When Compass Group's contract for catering to Eldercare ended, it dismissed 31 employees. Compass Group did not pay these employees any redundancy entitlements, claiming that the dismissals were due to the 'ordinary and customary turnover of labour'.
The Full Court disagreed with Compass Group's approach, distinguishing it from two earlier decisions regarding the application of the same provision of the Act, and Compass Group's termination of employees was held to be outside the ordinary and customary turnover of labour, because:
- The length of some of the employee's employment - many of the employees had worked continuously with Compass Group for up to 13 years. The Full Court held that this demonstrated the employment was of a permanent and ongoing nature
- The employee's work was purported to be ongoing and indefinite in their contracts, rather than being for a fixed or finite period of time
- Compass Group's failure to give notice to employees of the termination of its long-standing contract with Eldercare.

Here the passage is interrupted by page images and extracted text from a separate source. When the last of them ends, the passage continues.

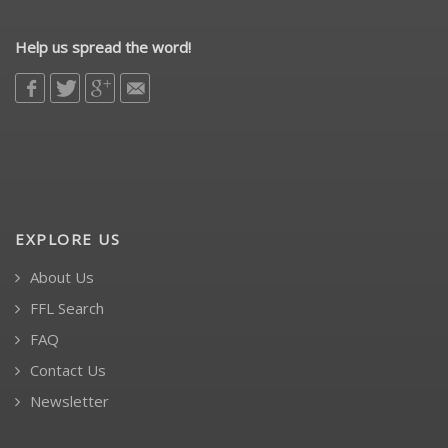
Help us spread the word!
EXPLORE US
About Us
FFL Search
FAQ
Contact Us
Newsletter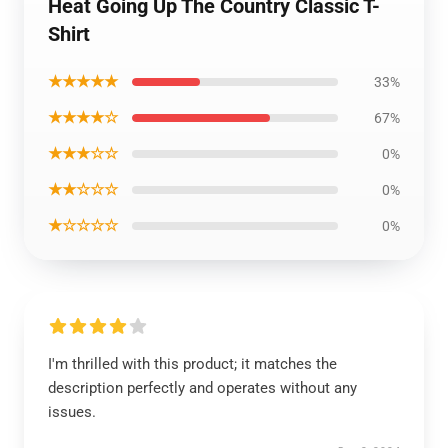
Heat Going Up The Country Classic T-
Shirt
★★★★★
33%
★★★★☆
67%
★★★☆☆
0%
★★☆☆☆
0%
★☆☆☆☆
0%
I'm thrilled with this product; it matches the
description perfectly and operates without any
issues.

As a result, the Full Federal Court found that Compass Group had contravened s 119(1)(a) of the Act by failing to pay the employee's redundancy payments and was ordered to do so.
Takeaways for employers
Employers should be wary of relying upon the 'ordinary and customary turnover of labour' exception to avoid making redundancy payments. Failing to understand the implications of this provision can mean employers are required to pay additional redundancy payments not otherwise budgeted and also face prosecution and penalties under the Act for failing to pay employee entitlements.
When employers are delivering a contract for services and it comes to an end, employers should consider the following:
- The wording of the relevant employment contracts and how they deal with the potential turnover of labour. Consideration must also be given to the effect of the new fixed term employment agreement provisions in the Act.
- The length of service of employees, as a Court appears unlikely to deny redundancy payments to employees who have been employed for a significant period.
- Appropriate consultation with staff regarding the termination of commercial contracts. Whilst employers need to be careful about not disclosing commercially sensitive information, employers must consult with employees where there is a significant disruption that will affect an individual's employment.